L’attribution du prix Nobel de la paix à Barack Obama a un caractère quelque peu insolite, malgré la sympathie dont bénéficie personnellement le nouveau président des Etats-Unis dans les opinions publiques de la quasi totalité des pays du monde. D’ordinaire, une haute distinction internationale, que ce soit la médaille Fields pour les mathématiques, le prix Nobel de médecine ou le prix Nobel de la paix sanctionne une œuvre accomplie et reconnue. Dans le cas d’Obama, rien de tel, et pour cause : en moins d’un an d’exercice du pouvoir, il n’a matériellement pas eu le temps de faire aboutir l’un quelconque des immenses chantiers qui sont devant lui. Son prix Nobel est donc une récompense anticipée pour la réalisation de grands travaux qui, pour l’heure, en sont essentiellement au stade du discours et des déclarations d’intention.
On dira à juste titre que le verbe est déjà de l’action, qu’il n’est pas négligeable que les Etats-Unis se prononcent en faveur d’une approche multilatérale pour régler les affaires du monde, qu’ils préconisent le désarmement nucléaire et qu’ils tendent la main à l’islam, au lieu de l’appréhender à travers le prisme de la « lutte contre le terrorisme », marque de fabrique des années Bush. A lui seul, ce nouveau balisage de la scène mondiale peut faire bouger les lignes géopolitiques et désamorcer ou au moins freiner des processus de confrontation. Ce n’est déjà pas si mal.
Il faut cependant se garder de l’illusion que le président des Etats-Unis aurait les mains libres pour agir. Il doit en particulier composer avec l’énorme puissance de lobbies qui font la pluie et le beau temps au Congrès, et avec des secteurs de l’administration – en premier lieu le Pentagone – qui ont leur politique propre, parfois en opposition à celle d’autres secteurs. La Maison Blanche est loin d’être le seul centre du pouvoir à Washington. D’où des signaux contradictoires donnés à l’opinion internationale. Ainsi, au moment où est annoncé le renoncement au « bouclier » anti-missiles en République tchèque et en Pologne, vécu comme une provocation par la Russie, est confirmée l’installation de sept nouvelles bases militaires américaines en Colombie. Or la quasi totalité des pays d’Amérique du Sud, et tout particulièrement le Brésil, voient dans ce renforcement de la présence armée des Etats-Unis dans la région une atteinte directe à leur souveraineté.
Autre exemple d’inconséquence : alors que, dans son très habile discours d’acceptation de la décision du comité Nobel, Barack Obama évoque « la menace grandissante représentée par le changement climatique », ses négociateurs, contrairement à ceux de l’Union européenne, se refusent pour l’instant à prendre le moindre engagement contraignant sur le volume des émissions de gaz à effet de serre.

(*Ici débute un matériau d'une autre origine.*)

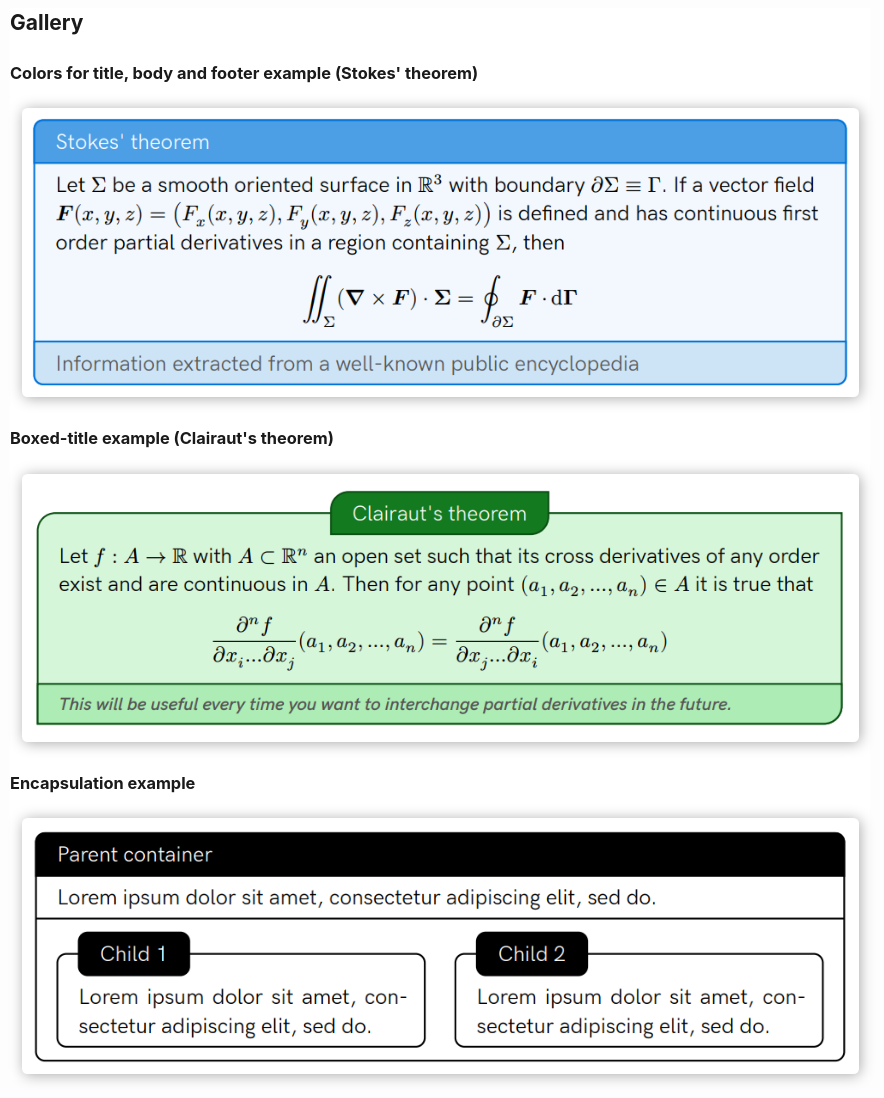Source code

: 
## Gallery

### Colors for title, body and footer example (Stokes' theorem)

<h3 align="center">
  <img alt="Encapsulation" src="assets/stokes-example.png" style="max-width: 95%; background-color: #FFFFFF; padding: 10px 10px; box-shadow: 1pt 1pt 10pt 0pt #AAAAAA; border-radius: 4pt">
</h3>

### Boxed-title example (Clairaut's theorem)

<h3 align="center">
  <img alt="Encapsulation" src="assets/clairaut-example.png" style="max-width: 95%; background-color: #FFFFFF; padding: 10px 10px; box-shadow: 1pt 1pt 10pt 0pt #AAAAAA; border-radius: 4pt">
</h3>

### Encapsulation example

<h3 align="center">
  <img alt="Encapsulation" src="assets/encapsulation-example.png" style="max-width: 95%; background-color: #FFFFFF; padding: 10px 10px; box-shadow: 1pt 1pt 10pt 0pt #AAAAAA; border-radius: 4pt">
</h3>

Au risque de faire échouer la conférence de Copenhague convoquée en décembre prochain. Le Proche-Orient ne fait pas exception à ces contradictions : le président peut bien évoquer « les droits de tous les Israéliens et Palestiniens à vivre dans la paix et la sécurité dans des pays à eux », son envoyé spécial dans la région , George Mitchell, est bien incapable d’obtenir du gouvernement Netanyahou ne serait-ce que le gel des colonisations israéliennes en Cisjordanie. Les autorités de Jérusalem savent parfaitement que l’administration Obama n’a pas, aux Etats-Unis, la marge de manoeuvre politique suffisante pour exercer la pression qui les ferait plier.
Au niveau international, le prix Nobel de la paix renforce certainement la main de Barack Obama, mais il en faudra beaucoup plus pour que le président soit en mesure de passer de la parole aux actes.